Of the last 5 HB machines I have owned, the oldest turns 8 years in April (best bud owns it) ~ she's never been to the shop and is still on this years repairable list.....


----------



## huxIIIhammer (Feb 28, 2005)

sfw1960 said:


> I ran Lowrance products for 25 years....
> None of these are perfect, but I can't say any of my units lock up.
> _CHIRP _is kind of a buzz word, my stuff uses a fixed frequency where "Chirp" sweeps a frequency spectrum and usually is good at noise rejection as well as slightly better definition. Better penetration in DEEPER water is where it shows the difference...
> Of the last 5 HB machines I have owned, the oldest turns 8 years in April (best bud owns it) ~ she's never been to the shop and is still on this years repairable list.....


I wish I knew 1 tenth as much as you Robert about sonar! You da man!


----------



## sfw1960 (Apr 7, 2002)

LOL... TY for the kind words Huxsy ~ I used to sell a bunch of marine electronics, been using the Sonar & Nav stuff for about 25 years and I've met guys that can baffle me with what they know...
I was lucky to have a job I could learn all I wanted at, plus being the 1st guy in GR to ever sell West Michigan the first LCD graphs was kind of a cool experience too.


I often hear guys say "I only use that for the depth" and I myself _can _fish _without _them, but it all adds to the bottom line & personal experience.
Why would a cheap skate like me put over $5k in electronics on my boat if I didn't think they were helpful??
You look at the Pro Staffers & they have 1 big screen for each eyeball, and a set for the bow AND the helm.
:lol:

PARTY ON!



NittanyDoug said:


> No personal experience on the elites on the hardwater, but for the x67 and m68 if there were other graphs near by you needed to adjust the noise rejection. It helps in the shallow too I think because the return signal is so fast.


You can also vary your ping speed to reduce cross talk as well.


----------



## FishKilla419 (Feb 22, 2008)

sfw1960 said:


> LOL... TY for the kind words Huxsy ~ I used to sell a bunch of marine electronics, been using the Sonar & Nav stuff for about 25 years and I've met guys that can baffle me with what they know...
> I was lucky to have a job I could learn all I wanted at, plus being the 1st guy in GR to ever sell West Michigan the first LCD graphs was kind of a cool experience too.
> 
> 
> ...


Figured out the ping speed the other day.


----------



## huxIIIhammer (Feb 28, 2005)

That is very cool Robert!


----------



## sfw1960 (Apr 7, 2002)

FishKilla419 said:


> Figured out the ping speed the other day.


Works good, don't it?


huxIIIhammer said:


> That is very cool Robert!


:coolgleam


----------



## FishKilla419 (Feb 22, 2008)

sfw1960 said:


> Works good, don't it?
> 
> 
> :coolgleam


Yeah it is.
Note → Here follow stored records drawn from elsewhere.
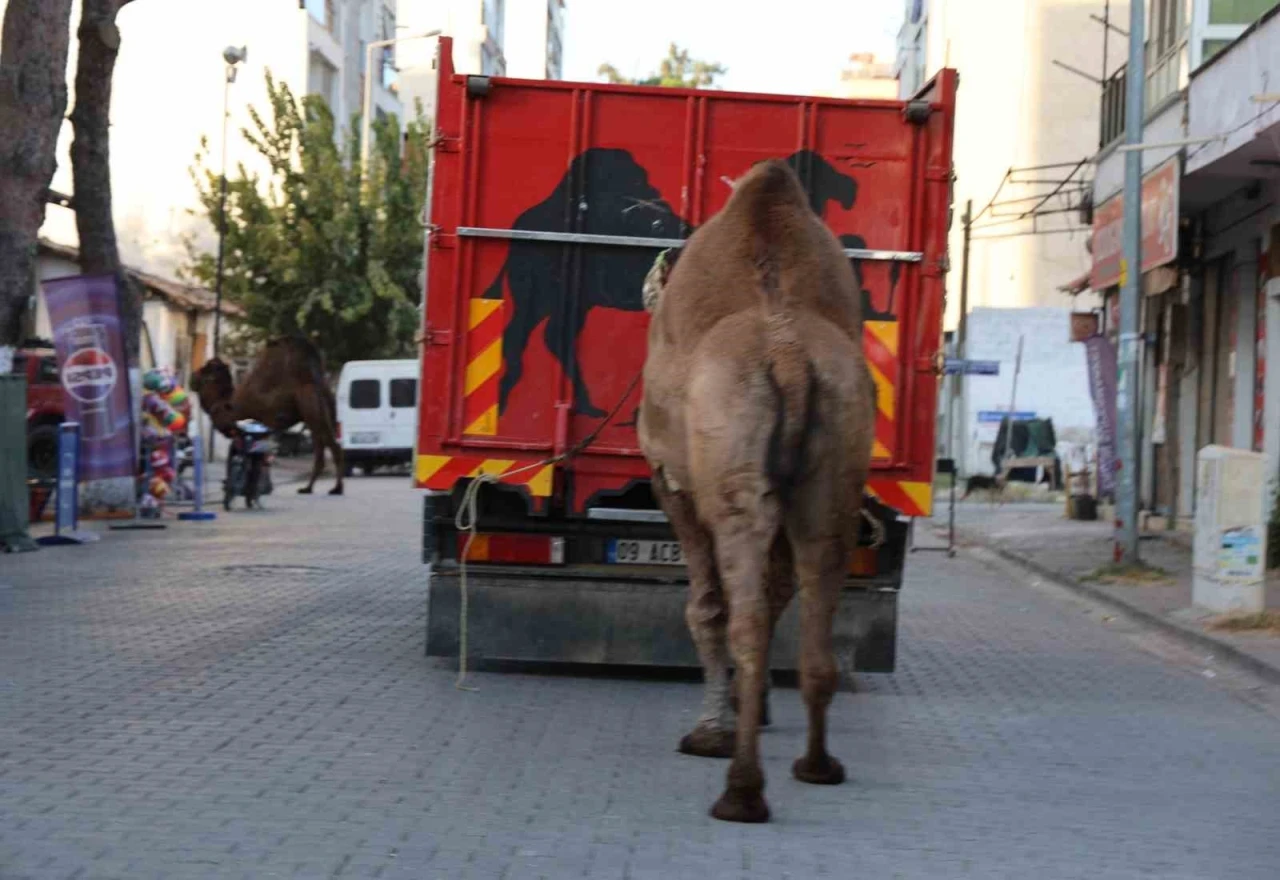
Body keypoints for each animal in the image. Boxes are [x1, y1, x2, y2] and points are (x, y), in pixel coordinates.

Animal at [189, 335, 345, 496]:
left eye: (205, 371)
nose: (192, 378)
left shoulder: (259, 421)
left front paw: (249, 485)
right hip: (323, 412)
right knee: (323, 449)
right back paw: (308, 488)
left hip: (313, 410)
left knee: (332, 447)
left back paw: (335, 488)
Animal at [640, 159, 880, 823]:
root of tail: (789, 355)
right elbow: (776, 595)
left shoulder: (671, 478)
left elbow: (705, 606)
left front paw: (711, 730)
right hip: (834, 469)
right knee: (814, 610)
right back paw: (817, 765)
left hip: (735, 474)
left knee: (742, 614)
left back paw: (741, 789)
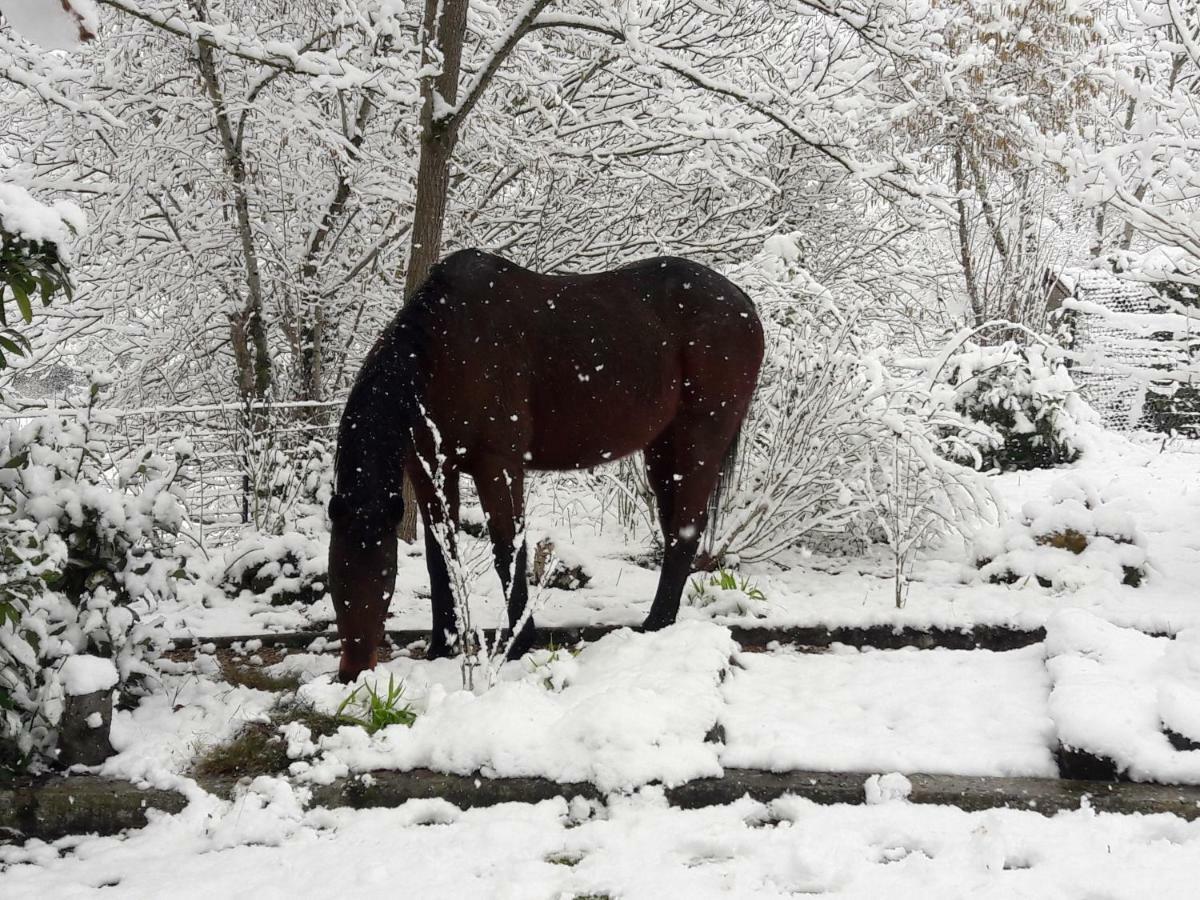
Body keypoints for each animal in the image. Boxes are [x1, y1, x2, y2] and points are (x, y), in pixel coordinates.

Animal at [324, 247, 763, 681]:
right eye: (335, 577)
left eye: (384, 578)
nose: (352, 672)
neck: (445, 349)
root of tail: (743, 302)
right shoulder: (430, 469)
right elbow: (441, 556)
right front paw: (440, 647)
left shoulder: (497, 466)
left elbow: (507, 549)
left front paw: (518, 642)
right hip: (662, 451)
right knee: (675, 529)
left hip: (698, 441)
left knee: (685, 531)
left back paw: (655, 626)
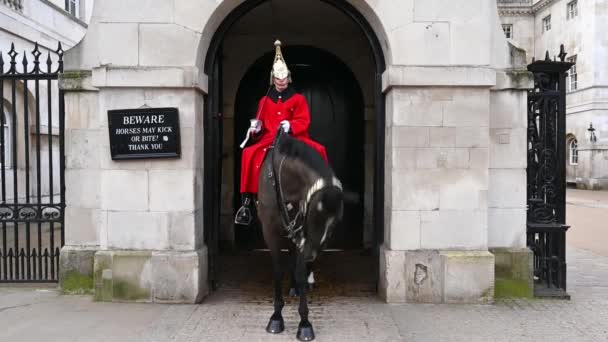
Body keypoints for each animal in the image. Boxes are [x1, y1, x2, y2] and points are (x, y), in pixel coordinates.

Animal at [255, 127, 344, 340]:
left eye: (335, 223)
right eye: (315, 216)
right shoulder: (270, 232)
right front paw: (276, 317)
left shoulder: (301, 234)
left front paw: (304, 323)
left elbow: (301, 271)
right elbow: (277, 271)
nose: (312, 255)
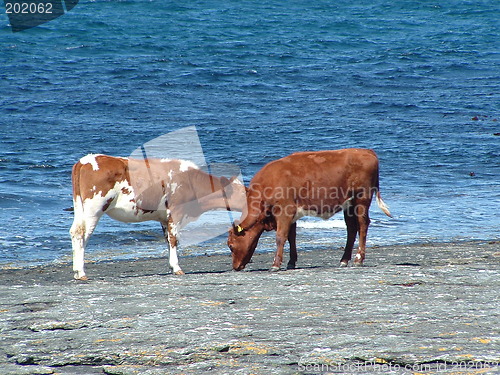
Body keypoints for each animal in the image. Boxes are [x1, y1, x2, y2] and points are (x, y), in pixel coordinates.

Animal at [70, 154, 246, 280]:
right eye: (243, 192)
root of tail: (84, 160)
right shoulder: (176, 212)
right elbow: (174, 240)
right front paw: (177, 268)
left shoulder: (164, 218)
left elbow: (168, 240)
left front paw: (172, 267)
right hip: (94, 209)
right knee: (82, 234)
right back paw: (81, 272)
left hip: (80, 208)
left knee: (74, 231)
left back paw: (77, 272)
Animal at [228, 148, 394, 272]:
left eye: (230, 245)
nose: (235, 267)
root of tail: (366, 151)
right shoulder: (291, 215)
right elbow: (292, 237)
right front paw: (291, 262)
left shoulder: (284, 211)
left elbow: (281, 237)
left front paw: (276, 264)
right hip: (349, 205)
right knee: (352, 228)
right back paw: (344, 260)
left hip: (362, 199)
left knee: (363, 225)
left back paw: (359, 259)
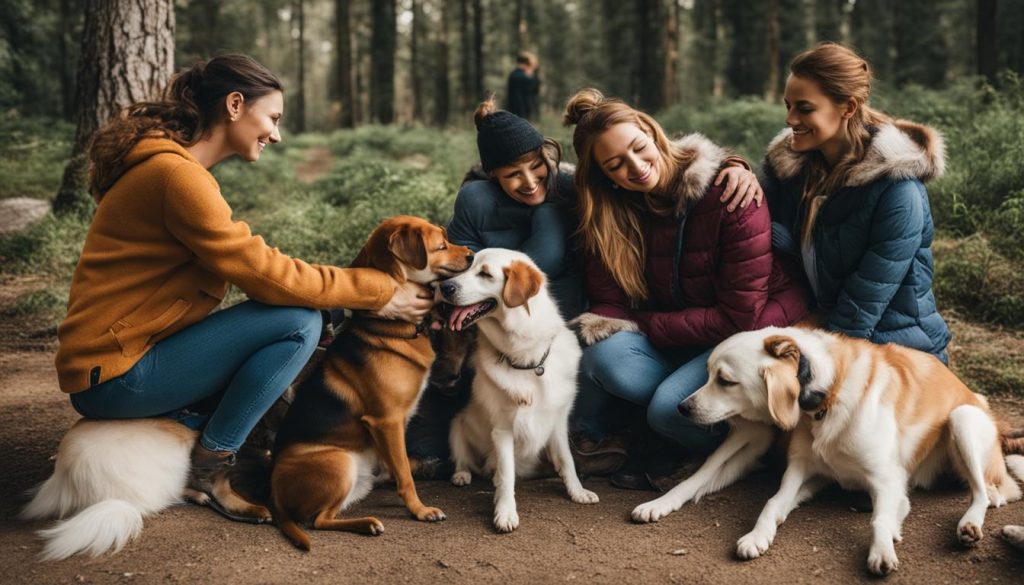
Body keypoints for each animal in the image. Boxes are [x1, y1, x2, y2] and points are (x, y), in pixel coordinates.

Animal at [264, 215, 471, 549]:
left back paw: (368, 521)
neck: (391, 327)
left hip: (354, 482)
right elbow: (404, 475)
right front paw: (420, 510)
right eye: (441, 245)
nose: (472, 255)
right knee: (317, 521)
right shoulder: (386, 421)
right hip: (338, 464)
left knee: (327, 516)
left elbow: (398, 465)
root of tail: (275, 497)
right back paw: (369, 523)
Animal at [436, 249, 598, 532]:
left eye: (485, 273)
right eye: (468, 266)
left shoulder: (558, 420)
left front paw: (578, 491)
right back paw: (462, 474)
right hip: (457, 424)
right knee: (464, 459)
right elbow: (507, 474)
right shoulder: (503, 429)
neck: (528, 360)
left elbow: (567, 461)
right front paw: (505, 512)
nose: (444, 286)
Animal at [630, 327, 1024, 577]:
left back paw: (969, 525)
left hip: (963, 419)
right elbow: (770, 502)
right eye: (709, 374)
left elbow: (879, 518)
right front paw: (756, 536)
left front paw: (882, 548)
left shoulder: (886, 478)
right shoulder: (801, 469)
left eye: (725, 381)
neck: (824, 397)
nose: (682, 407)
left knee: (990, 494)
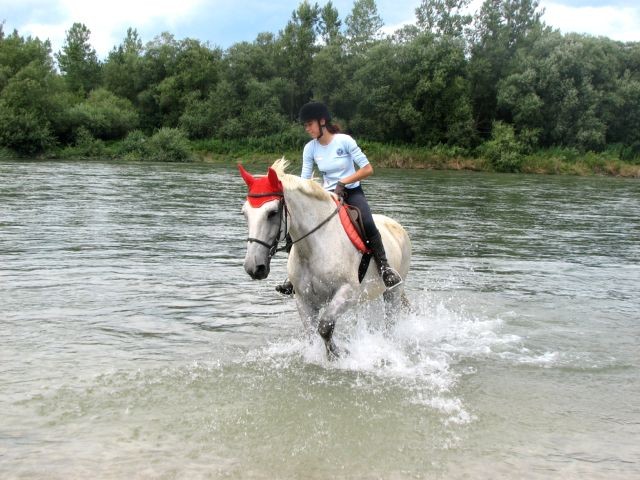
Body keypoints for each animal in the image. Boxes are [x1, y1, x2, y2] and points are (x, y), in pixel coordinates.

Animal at [239, 159, 410, 358]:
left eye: (272, 212)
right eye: (245, 213)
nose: (253, 267)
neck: (314, 248)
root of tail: (398, 226)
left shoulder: (348, 293)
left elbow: (325, 327)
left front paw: (338, 354)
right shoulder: (304, 301)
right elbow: (312, 334)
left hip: (393, 292)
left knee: (391, 322)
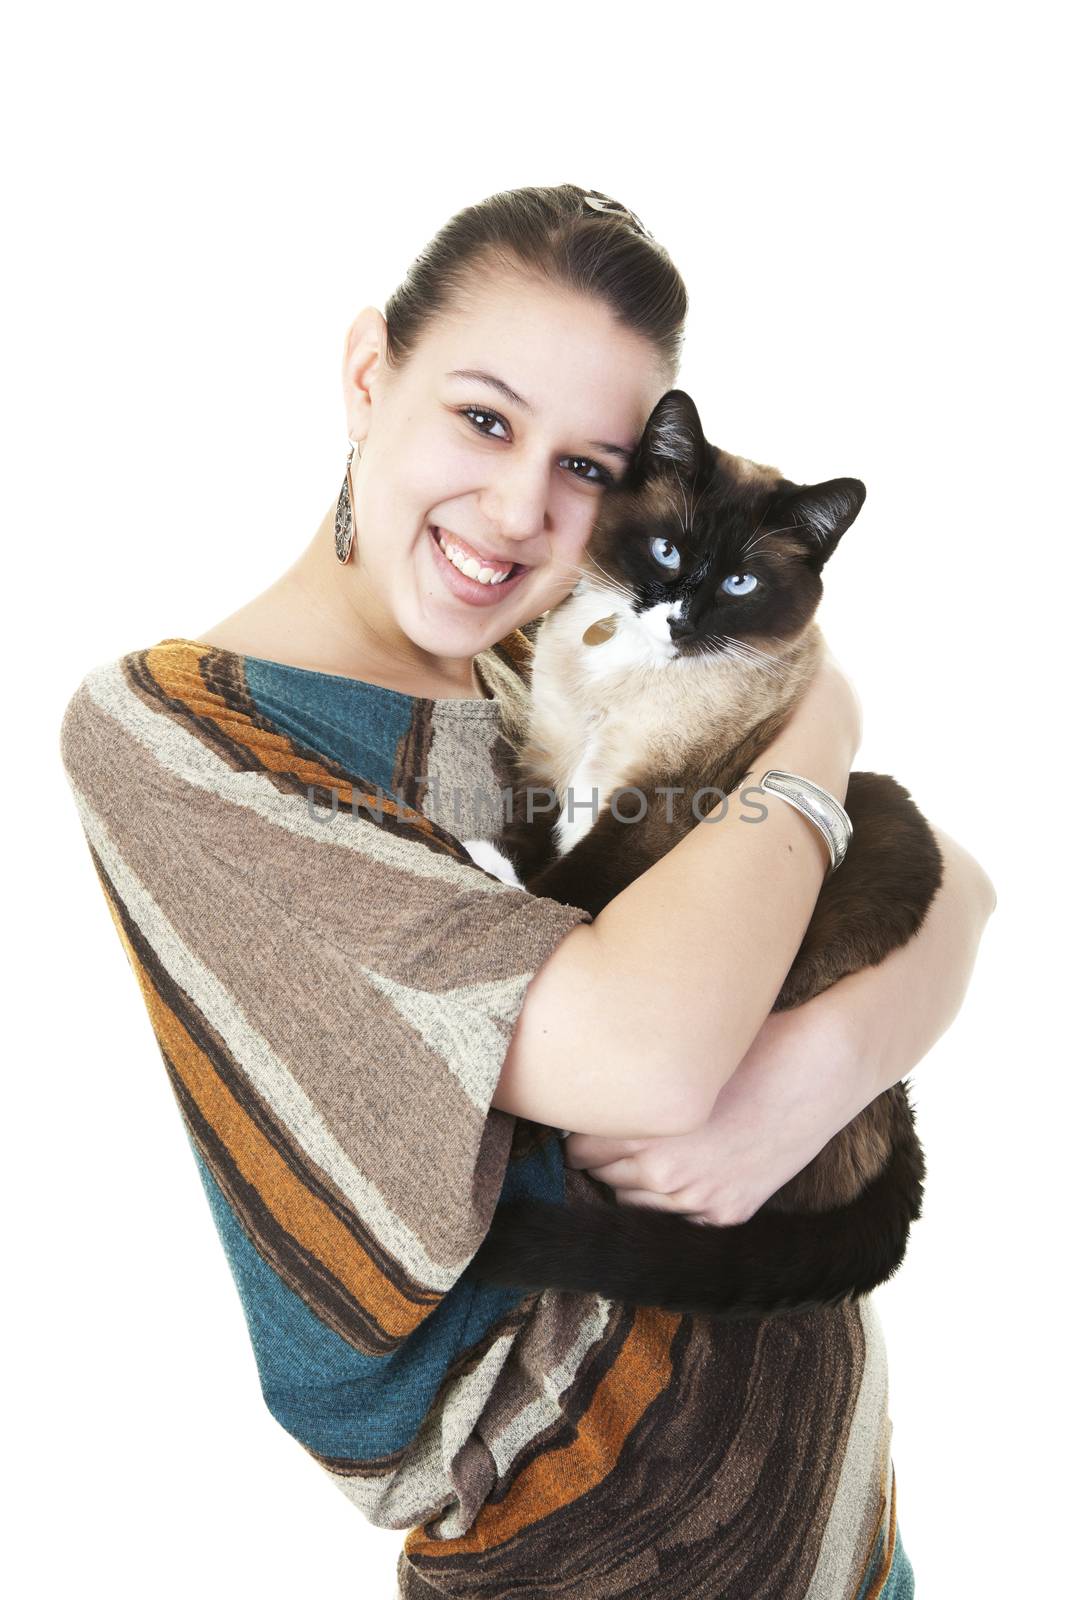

I turned up the speed last year and played with faster and slower. Other day I found turning it down helped with the interference.


----------



## Im hooked (Jul 21, 2014)

I fished with a guy last weekend and he was running an Elite 5 Chirp and I was running my Elite 5 HDI. We were a good 20 feet apart and he couldn't even use his machine, mine over powered his.

Mine had some interference, more like snow. I usually run my ping on Fast.


----------



## Crazy Axe (Mar 11, 2007)

Just a heads up.. For the Elite-5 CHIRP (not HDS) you CANNOT use Navionics HotMaps Premium with it. It's not compatible with CHIRP but IS compatible with HDS.


----------



## huxIIIhammer (Feb 28, 2005)

Thanks for the heads up Crazy Axe. Does the map that comes standard show the drops and what not ok?


----------



## Crazy Axe (Mar 11, 2007)

It's not bad.. I probably could have lived with it but I wanted HD mapping so I paid the extra. Gotta duke it out with Cabelas because they didn't seem to have anyone working there that knew their *** from a hole in the ground about electronics and suggested I get one that's not compatible. Shoulda got a 'bird.


----------